The Master said even the government accepts now that evictions cannot take place “just because you are owed a few bob”.

This is about whether society has a pressing need to evict 10,000 people. That’s one thousand times today’s list, one thousand days like this.

Honohan said 10,000 was the minimum figure, because the banks appear to have a “pressing need” to evict debtors in arrears from their homes.

Legal advice

The High Court Master also heard from another lay litigant who told him her husband had mortgaged their family home for the last 32 years without her knowledge – and had forged her signature – four months before they separated.

He is also named in the proceedings, but she said she has not had any contact with him since 2002.

“My husband got it [the loan] on the pretext of doing up the home and used it for his own business venture,” she said.

The woman said she had never made a payment on the loan.
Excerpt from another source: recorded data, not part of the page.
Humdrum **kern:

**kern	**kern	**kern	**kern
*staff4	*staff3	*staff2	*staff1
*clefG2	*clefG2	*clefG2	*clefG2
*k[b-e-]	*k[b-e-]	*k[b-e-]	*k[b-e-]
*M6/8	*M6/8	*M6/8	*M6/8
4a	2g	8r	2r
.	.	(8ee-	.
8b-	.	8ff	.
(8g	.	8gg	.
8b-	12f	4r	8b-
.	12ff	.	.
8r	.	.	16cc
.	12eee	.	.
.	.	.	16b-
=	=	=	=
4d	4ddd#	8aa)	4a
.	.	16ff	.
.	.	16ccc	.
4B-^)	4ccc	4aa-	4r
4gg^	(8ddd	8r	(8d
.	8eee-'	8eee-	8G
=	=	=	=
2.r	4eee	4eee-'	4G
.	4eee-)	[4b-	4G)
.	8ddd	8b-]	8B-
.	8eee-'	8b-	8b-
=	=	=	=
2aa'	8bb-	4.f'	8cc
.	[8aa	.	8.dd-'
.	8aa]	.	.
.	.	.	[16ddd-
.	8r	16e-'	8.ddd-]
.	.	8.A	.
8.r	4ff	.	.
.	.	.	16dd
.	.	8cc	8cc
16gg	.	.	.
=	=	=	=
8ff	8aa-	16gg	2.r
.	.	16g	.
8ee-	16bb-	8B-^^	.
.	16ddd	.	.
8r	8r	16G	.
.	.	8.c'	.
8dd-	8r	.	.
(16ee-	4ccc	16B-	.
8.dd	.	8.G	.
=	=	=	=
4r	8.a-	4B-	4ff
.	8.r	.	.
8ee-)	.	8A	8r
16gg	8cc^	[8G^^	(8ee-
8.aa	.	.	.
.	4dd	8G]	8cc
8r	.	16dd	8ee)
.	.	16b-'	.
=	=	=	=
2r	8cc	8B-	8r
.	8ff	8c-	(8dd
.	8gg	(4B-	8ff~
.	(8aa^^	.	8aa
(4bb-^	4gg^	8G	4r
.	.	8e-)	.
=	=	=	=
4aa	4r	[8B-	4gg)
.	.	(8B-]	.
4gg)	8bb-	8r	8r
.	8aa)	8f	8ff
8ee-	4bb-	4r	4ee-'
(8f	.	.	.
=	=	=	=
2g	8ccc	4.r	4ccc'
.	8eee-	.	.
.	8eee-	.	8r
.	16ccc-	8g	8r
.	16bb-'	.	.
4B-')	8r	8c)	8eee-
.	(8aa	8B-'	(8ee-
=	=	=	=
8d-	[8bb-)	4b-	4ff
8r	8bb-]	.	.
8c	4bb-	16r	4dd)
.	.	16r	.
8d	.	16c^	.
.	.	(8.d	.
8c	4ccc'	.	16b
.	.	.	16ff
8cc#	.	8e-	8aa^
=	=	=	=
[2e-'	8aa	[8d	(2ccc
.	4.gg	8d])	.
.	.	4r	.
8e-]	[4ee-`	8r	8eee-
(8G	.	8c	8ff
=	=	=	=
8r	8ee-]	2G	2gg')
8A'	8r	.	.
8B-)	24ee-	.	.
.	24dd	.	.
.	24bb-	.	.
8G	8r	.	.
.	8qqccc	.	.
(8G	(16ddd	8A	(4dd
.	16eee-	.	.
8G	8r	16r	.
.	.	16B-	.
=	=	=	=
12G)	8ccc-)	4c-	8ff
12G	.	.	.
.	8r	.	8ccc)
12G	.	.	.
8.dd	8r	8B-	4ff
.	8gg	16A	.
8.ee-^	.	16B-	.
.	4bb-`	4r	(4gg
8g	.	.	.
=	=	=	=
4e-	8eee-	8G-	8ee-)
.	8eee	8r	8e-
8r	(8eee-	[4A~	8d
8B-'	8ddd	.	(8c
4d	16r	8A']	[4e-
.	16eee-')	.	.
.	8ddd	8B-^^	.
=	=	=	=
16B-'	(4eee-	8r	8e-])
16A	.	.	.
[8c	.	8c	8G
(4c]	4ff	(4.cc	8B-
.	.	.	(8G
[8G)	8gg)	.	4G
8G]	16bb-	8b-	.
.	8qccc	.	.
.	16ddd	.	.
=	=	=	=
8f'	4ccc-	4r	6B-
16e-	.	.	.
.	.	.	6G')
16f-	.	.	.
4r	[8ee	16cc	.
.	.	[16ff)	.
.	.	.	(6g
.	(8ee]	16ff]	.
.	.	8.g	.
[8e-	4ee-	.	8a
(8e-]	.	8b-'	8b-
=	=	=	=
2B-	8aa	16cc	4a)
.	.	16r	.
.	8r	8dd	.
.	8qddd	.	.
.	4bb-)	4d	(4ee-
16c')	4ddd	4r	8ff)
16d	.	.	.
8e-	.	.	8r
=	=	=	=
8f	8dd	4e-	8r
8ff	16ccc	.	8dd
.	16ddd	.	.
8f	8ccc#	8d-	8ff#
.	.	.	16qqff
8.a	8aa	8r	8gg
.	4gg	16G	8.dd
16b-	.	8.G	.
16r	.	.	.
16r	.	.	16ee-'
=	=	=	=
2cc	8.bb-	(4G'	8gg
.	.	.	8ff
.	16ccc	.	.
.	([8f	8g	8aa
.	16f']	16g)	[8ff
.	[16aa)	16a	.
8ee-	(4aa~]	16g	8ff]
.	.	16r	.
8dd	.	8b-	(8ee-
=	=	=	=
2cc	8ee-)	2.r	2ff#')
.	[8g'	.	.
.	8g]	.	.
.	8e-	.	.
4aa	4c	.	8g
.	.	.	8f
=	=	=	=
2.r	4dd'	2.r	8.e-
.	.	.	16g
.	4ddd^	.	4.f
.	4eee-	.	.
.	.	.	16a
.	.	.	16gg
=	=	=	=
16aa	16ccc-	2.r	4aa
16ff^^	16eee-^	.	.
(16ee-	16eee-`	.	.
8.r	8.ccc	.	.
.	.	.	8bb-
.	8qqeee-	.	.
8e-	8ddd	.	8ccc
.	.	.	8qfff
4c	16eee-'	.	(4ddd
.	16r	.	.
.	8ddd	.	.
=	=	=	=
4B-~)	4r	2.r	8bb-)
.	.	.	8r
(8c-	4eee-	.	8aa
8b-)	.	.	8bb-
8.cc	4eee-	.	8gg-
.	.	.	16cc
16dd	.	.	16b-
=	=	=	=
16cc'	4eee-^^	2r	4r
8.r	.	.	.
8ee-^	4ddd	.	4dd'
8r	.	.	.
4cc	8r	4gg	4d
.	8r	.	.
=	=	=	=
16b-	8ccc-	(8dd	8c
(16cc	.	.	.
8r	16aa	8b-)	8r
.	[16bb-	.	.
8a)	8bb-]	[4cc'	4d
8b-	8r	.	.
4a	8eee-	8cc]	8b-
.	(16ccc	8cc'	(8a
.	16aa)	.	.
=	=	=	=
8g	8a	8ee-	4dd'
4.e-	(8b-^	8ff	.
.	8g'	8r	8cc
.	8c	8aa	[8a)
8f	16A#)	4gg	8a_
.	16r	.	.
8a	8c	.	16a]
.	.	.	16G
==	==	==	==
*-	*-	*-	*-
I only became aware of it when I started getting papers from KBC bank.

She told the Master that the provision of legal aid would be helpful. He agreed to extend the time for her to file a notice of appeal to the possession order on her home.

“Two months to consult Abhaile, who will give you €200 of legal advice,” he said.

This scheme offers vouchers to struggling debtors who can then visit a solicitor or legal adviser. However they are usually only covered for one or two advice meetings and still have to represent themselves in court unless they can afford to pay for a solicitor and barrister for their proceedings.

Honohan has previously described the scheme as “a scam” that was only set up so the government could avoid having to fund a proper legal aid system for repossession cases. In February he said it was a “sick joke” that people at risk of losing their homes were being directed to this service under the impression that it would offer a solution.

‘Is this all above your head?’

He had started his morning by refusing to continue until a barrister for Bank of Ireland did the maths on his yellow legal pad to add up the amount of land in six folios the bank was attempting to gain possession of.

Later, he raised his voice as he told barristers at the front of his court to make room for a lay litigant, Mary Fahy, to sit among them so she should be on a more equal footing.

“She’s entitled to sit in the front row,” he told them.

Honohan questioned whether, under the European Charter of Human Rights, he could allow the case to proceed without the provision of legal aid for the woman.

“Is this all above your head?” he asked her after a back-and-forth with the bank’s barrister.

“Most of it,” she replied.

He asked whether the judge in the Circuit Court who granted the possession order on her apartment in Galway had read her mortgage contract and told her there were no unfair terms in it.

“No.”

He asked whether the judge in Circuit Court had spoken to her about her domestic circumstances.

“No.”

He asked whether the judge had asked her how much she could afford to pay the bank.

“No.”

The bank’s barrister was keen to push ahead with the case “on an expeditious basis”, despite the woman’s request for more time.

“Why does it need, for society to operate, for this matter to be dealt with expeditiously?” Honohan asked.

“Why do you need the house?”

In each of the cases before him Wednesday morning, Honohan granted a time extension for the lay litigants involved.

But he pointed out that this was as much as he was able to do, and once they moved to the judges’ list, they would be on their own again in the battle with the banks and their teams of barristers.